Artinya: Islam itu benar, Nabi Muhammad sangat tepat apa yang disampaikannya

Wilayah Indo Eropa-Arya (Iran, Kaukasus, Eropa timur) dipercaya sebagai tempat yang menurunkan konsep "dewa" ke kebudayaan-kebudayaan lain. Dewa, deus, dyaus, divine, tiwaz, tivar berasal dari bahasa Iran kuno deiwos. Arti deiwos adalah yang bersinar (cahaya).

Budaya kuno ini juga meyakini para dewa bukanlah Tuhan yang absolut, mereka hanya ciptaan tapi punya kekuatan lebih tinggi daripada manusia. Karena dianggap punya kekuatan dan bisa mengabulkan permintaan maka manusia menyembah makhluk bercahaya tersebut. Menganalogikan Tuhan adalah Raja, sementara dewa bawahan Raja, jadi minta suatu hajat ke bawahan Raja tidak ada salahnya.

Dunia memang menarik, seolah ada koneksi misterius yang sangat kuno, meski telah kabur karena ada perubahan keyakinan masyarakat.

Dalam Islam, ada makhluk sakti bernama Malaikat yang tercipta dari cahaya. Malaikat bukan Tuhan, melainkan cuma pesuruh. Bedanya Malaikat tidak boleh disembah. Allah tidak mentolerir sedikitpun adanya penyekutuan, baik dalam penciptaan, ibadah, doa, maupun sifat-sifat.

Jika sejarawan sekuler Barat percaya agama paling kuno adalah politeisme, dimana manusia prasejarah menyembah banyak entitas langit sesuai imajinasinya, maka Islam mengklaim sebaliknya, bahwa sejak awal manusia itu bertauhid atau hanya menyembah 1 Tuhan sejati (Allah).

Penyembahan terhadap Tuhan yang maha tunggal, diyakini sebagai agama paling tua. 

Munculnya visualisasi wujud Tuhan yang dilanjut penyembahan terhadap berbagai entitas lain, adalah akibat distorsi atau penyesatan oleh Iblis.

Untuk memurnikan lagi dari setiap distorsi, Allah menurunkan para Nabi dan Rasul ke setiap bangsa. Makanya kisah banjir besar serupa Nabi Nuh ada dimana-mana, karena datangnya dari wahyu. Jejak sisa monoteisme kuno juga tersebar dalam keyakinan politeistik. Bukan sekedar entitas setara dewa yang lebih rendah, mitologi berbagai bangsa memiliki keyakinan adanya absolute being.

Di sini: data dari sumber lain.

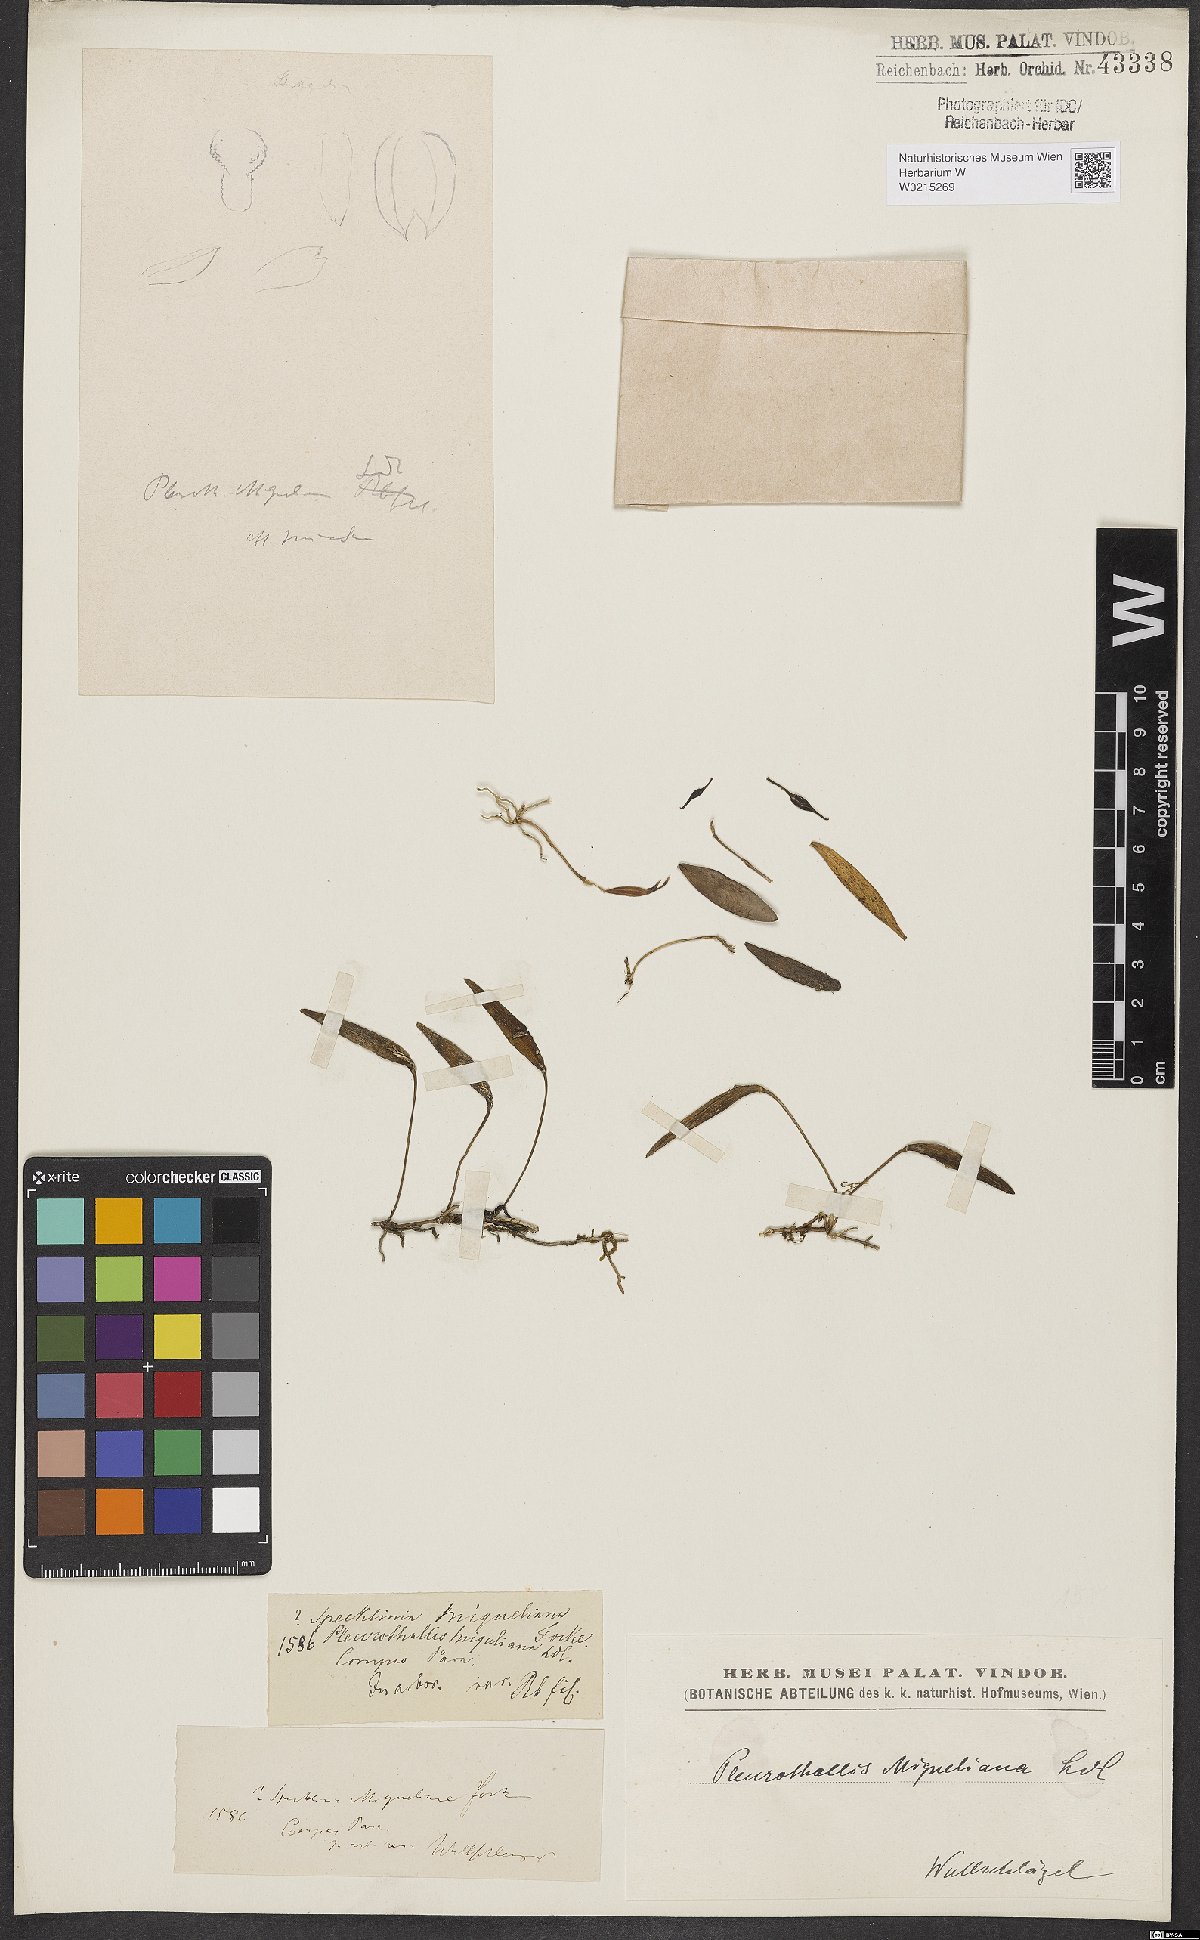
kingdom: Plantae
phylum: Tracheophyta
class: Liliopsida
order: Asparagales
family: Orchidaceae
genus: Pleurothallis
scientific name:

Contohnya orang Turki kuno sebelum masuk Islam, memiliki sesembahan yang disebut tanri. Setelah masuk Islam menjadi padanan dengan kata Rabb (Allah).

Tak perlu jauh-jauh, Jawa purba pun punya keyakinan adanya 1 Tuhan absolut.

2000-an saya dengar satu suku di Papua masuk Islam setelah mengetahui konsep ketuhanan Islam ternyata plek ketiplek dengan Tuhan dalam cerita turun-temurun mereka. Termasuk adanya kemiripan cara mengubur mayat dan kemana roh setelah orang meninggal dunia (alam kematian sementara).

Lalu artinya apa om?

Artinya: Islam itu benar, Nabi Muhammad sangat tepat klaim-klaimnya.